Farben: Einfach schön

Sie glauben also, man blättert durch Zeitschriften, besucht Modenschauen oder wirft einen Blick auf Lady Gagas neustes Outfit, um Farbtrends zu erkennen? Zunächst einmal – Sie sind viel zu spät dran. Die Farben des Jahres 2011 wurden schon vor zwei Jahren festgelegt. Außerdem geht es bei Farben um viel mehr als um Mode. Und Lady Gaga ist zwar eine bemerkenswerte Frau, lebt aber doch in ihrer eigenen Welt. Farben sind viel mehr und viel vielfältiger als einfach nur Farben. „Ideen kann man überall sammeln“, sagt Per Nimer, Designmanager bei AkzoNobel.

„Ich lasse mich von Lifestyle, Wirtschaft und Politik inspirieren. Ich strecke meine Fühler immer und überall aus.“ Nimer ist stets auf der Suche nach weit verbreiteten Themen und Gedanken. „Die Aufgabe besteht darin, Punkte zu einem Gesamtbild zu verbinden.“ Nimer saugt Ideen auf wie ein Schwamm. Sein Notizheft ist sein ständiger Begleiter. Jedes Jahr im Herbst fordert Nimer führende internationale Designer, Architekten und Farbberater auf, die wichtigsten Entwicklungen im Bereich Farbe zu bestimmen. Auf Grundlage der Ergebnisse entstehen Trendbücher für jedes Marktsegment, in dem AkzoNobel tätig ist.

„Wertschätzung“ war das zentrale Thema für 2011. „Darin spiegelt sich die Zeit, in der wir leben, und die von der Finanzkrise, der Gefahr durch den Terrorismus und dem Klimawandel geprägt ist“, erklärt Nimer. „Angesichts dieser Probleme wissen wir mehr zu schätzen, was wir haben.“

Fünf ineinandergreifende Trends mit ihren jeweils eigenen Farben fallen unter diesen Oberbegriff. „Die Schönheit des Alltags“ (The Beauty of Everyday Life) greift auf die kleinen Dinge des Lebens zurück, auf alltägliche Tätigkeiten wie Kuchenbacken oder ein Kinderpicknick. Die Farben sind schlichte Pastell-, natürliche Grün- und sonnige Gelbtöne.

„Den Weg finden“ (Finding the Way) ist das zweite Thema. „Farben werden schon seit Langem eingesetzt, um in Karten, an Flughäfen und auf Straßenschildern Richtungsangaben zu machen“, sagt Nimer. Diese Palette an neutralen Grautönen und kräftigen Grundfarben ist sowohl an Karten als auch an die Beschilderung in Städten angelehnt.

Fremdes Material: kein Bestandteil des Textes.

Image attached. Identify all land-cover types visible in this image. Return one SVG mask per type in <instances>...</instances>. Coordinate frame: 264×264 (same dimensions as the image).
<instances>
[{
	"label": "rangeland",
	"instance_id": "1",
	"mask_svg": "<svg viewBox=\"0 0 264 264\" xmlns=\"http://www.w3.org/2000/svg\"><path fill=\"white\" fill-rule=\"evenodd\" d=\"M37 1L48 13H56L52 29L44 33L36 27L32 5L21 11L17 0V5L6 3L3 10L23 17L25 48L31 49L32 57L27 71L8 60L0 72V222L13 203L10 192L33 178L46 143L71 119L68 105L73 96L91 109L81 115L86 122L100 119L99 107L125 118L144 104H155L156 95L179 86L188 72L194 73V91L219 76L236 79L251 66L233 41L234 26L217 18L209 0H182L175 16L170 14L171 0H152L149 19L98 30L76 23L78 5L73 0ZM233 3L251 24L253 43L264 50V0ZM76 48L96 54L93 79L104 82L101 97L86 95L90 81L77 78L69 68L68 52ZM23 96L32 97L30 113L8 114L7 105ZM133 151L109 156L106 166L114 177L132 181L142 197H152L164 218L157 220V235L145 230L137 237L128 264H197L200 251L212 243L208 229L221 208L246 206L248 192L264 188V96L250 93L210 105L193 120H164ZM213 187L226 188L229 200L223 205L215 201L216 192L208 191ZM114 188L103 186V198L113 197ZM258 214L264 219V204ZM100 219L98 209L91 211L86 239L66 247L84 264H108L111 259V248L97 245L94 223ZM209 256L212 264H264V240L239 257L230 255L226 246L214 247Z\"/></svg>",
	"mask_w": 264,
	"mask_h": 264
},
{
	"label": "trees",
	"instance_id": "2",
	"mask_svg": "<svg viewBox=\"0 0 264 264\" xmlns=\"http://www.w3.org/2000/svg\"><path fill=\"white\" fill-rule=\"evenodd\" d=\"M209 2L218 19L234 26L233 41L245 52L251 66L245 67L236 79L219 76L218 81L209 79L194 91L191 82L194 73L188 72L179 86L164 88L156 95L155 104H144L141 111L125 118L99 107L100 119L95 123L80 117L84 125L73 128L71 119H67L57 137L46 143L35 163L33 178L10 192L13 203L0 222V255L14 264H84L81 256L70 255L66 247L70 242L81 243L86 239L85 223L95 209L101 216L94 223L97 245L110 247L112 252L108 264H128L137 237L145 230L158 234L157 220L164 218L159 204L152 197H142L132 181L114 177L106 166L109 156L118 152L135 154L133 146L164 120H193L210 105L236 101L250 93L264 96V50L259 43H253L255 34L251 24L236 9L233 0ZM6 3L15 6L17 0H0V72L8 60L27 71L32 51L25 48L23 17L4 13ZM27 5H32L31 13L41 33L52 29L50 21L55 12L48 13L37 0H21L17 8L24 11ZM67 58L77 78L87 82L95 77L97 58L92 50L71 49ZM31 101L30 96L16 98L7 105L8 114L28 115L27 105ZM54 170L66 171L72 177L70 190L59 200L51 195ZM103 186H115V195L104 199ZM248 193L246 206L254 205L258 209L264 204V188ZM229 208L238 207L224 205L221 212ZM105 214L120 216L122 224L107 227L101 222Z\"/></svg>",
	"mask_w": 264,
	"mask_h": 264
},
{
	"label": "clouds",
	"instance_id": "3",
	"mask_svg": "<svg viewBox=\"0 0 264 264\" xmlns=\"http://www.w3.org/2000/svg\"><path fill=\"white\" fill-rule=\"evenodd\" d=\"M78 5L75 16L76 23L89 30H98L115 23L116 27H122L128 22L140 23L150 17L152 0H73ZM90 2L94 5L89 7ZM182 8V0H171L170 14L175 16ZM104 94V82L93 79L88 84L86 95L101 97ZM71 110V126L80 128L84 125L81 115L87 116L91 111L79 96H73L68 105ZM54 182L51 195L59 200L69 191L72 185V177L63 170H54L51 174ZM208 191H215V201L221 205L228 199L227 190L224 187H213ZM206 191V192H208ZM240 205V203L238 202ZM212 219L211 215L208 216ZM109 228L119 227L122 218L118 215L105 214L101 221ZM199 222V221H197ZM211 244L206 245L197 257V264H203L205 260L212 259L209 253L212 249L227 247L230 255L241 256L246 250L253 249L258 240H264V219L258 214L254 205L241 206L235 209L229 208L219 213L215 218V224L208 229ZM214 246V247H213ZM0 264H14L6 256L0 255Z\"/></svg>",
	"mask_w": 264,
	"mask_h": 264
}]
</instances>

Mit Einfachheit geht auch eine Begeisterung für kindliche Freuden einher: das Plötzliche, Helle, Überraschende (Nimer erinnert an den neusten Trend zu Pop-up-Restaurants, Galerien oder 3D-Filmen). Hinter dem Angebot von „Pop-up-Freude“ (Pop-up Pleasure) verbergen sich dementsprechend frische Grün- und prickelnde Gelbtöne.

„Mit Liebe gemacht“ (Made with Love) drückt die Freude aus, die wir empfinden, wenn wir etwas herstellen und dabei wissen, dass wir gleichzeitig etwas Gutes für die Umwelt tun. Unter dieses Thema fallen deswegen Erd-, Lehm- und Holztöne.

Der letzte Trend trägt den Titel „Molekulare Magie“ (Molecular Magic). Im Mittelpunkt steht die Natur, die wie durch ein Vergrößerungsglas betrachtet wird: Bakterien und Mikroorganismen. Eine fremde Welt, in der Kunst und Wissenschaft aufeinandertreffen. Daraus entstehen satte Türkis- und Lilatöne.

Bei den Farben des Jahres 2011 dreht sich aber nicht alles nur ums Auge. Nimer sagt: „Beim Thema Wertschätzung spielt Fühlen ebenfalls eine wichtige Rolle. Was Sie wirklich schätzen, wollen Sie auch anfassen. Deswegen sind tastbare Beschichtungen dieses Jahr wichtig. Das gehört alles zu dem Eindruck von etwas Selbstgemachtem.“ Wie Sie sehen, geht es bei Farben um viel mehr als nur um Farben.